### Given request 1
In the records, can you give the lines that run from the line containing "like **10:26** reads out well for me." through the line containing "The time is **6:42**" as a JSON list of strings, one string per line, with blank lines left out? Leave the pictures out of the answer.

### Extract provided
[ 
https://issues.apache.org/jira/browse/DERBY-2256?page=com.atlassian.jira.plugin.system.issuetabpanels:comment-tabpanel#action_12482938
 ] 

A B commented on DERBY-2256:
----------------------------

It looks like the various incorrect results reported in this Jira are all 
caused by one of two different but related problems.

Problem I) Compile-time comparisons.

The first problem exists in the preprocessing code of InListOperatorNode, where 
an IN list comprised exclusively of constant literals undergoes three potential 
transformations:

  0. First, if the list has a single value in it, it will be replaced by
     an equality predicate, and that's it.  So an IN list such as
     "... i in (3)" will become "i = 3".
  1. Else, the list will be sorted in ascending order.
  2. Then, in the special case where the minimum and maximum values are
     the same, the IN list will be replaced with a simple equality
     predicate.  So an IN list such as " ... i in (2, 2, 2)" will actually
     turn into an equality of the form "i = 2".

The problem here is that the code to sort the list, and also the code to find 
the min/max values, always does comparisons using the type of the left operand, 
as can be seen from the following comment in the code:

    /* When sorting or choosing min/max in the list, if types
     * are not an exact match, we use the left operand's type
     * as the "judge", assuming that they are compatible, as
     * also the case with DB2.
     */

But it turns out that this is *not* always the correct thing to do--and despite 
what the comment says, this does not appear to be what DB2 does, either (all of 
the queries referenced in this Jira issue return the correct results on DB2 v8).

To see why this is wrong, let's assume we have a table T1 with an integer 
column "I" whose rows are simply:

    I
    ----
    1
    2
    3
    4
    5

Now let's take the following query:

  select * from t1 where i in (4.23, 4);

In this case "i" is the left operand, so the left operand's type is INTEGER.  
Derby will then bubble-sort the IN list values using INTEGER as the "judge"

### Raw records
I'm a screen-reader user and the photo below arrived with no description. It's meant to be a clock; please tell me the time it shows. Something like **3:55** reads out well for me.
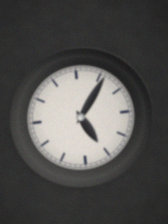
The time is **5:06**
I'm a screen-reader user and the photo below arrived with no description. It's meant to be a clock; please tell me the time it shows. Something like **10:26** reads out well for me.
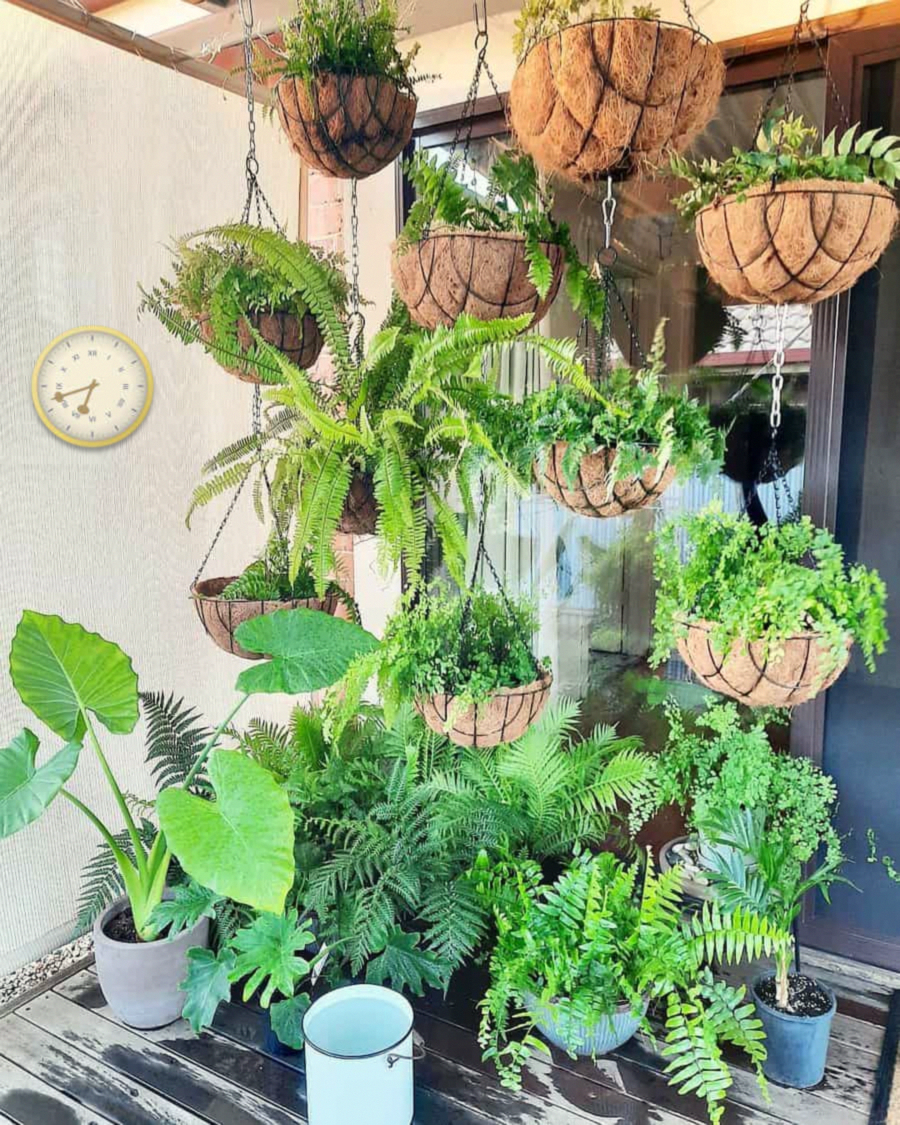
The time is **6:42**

==

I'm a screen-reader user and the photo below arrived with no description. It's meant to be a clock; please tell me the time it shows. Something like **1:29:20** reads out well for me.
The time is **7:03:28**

### Given request 2
Answer these from the comment on DERBY-2256:
(a) When types in the IN list are not an exact match, whose type does the code use as the "judge" for sorting and choosing min/max?
(b) On which version of DB2 do the queries referenced in the issue return correct results?
(c) What does an IN list such as "... i in (3)" become?

### Exercise output 1
[
  "I'm a screen-reader user and the photo below arrived with no description. It's meant to be a clock; please tell me the time it shows. Something like **10:26** reads out well for me.",
  "The time is **6:42**"
]

### Exercise output 2
(a) The left operand's type.
(b) DB2 v8.
(c) "i = 3".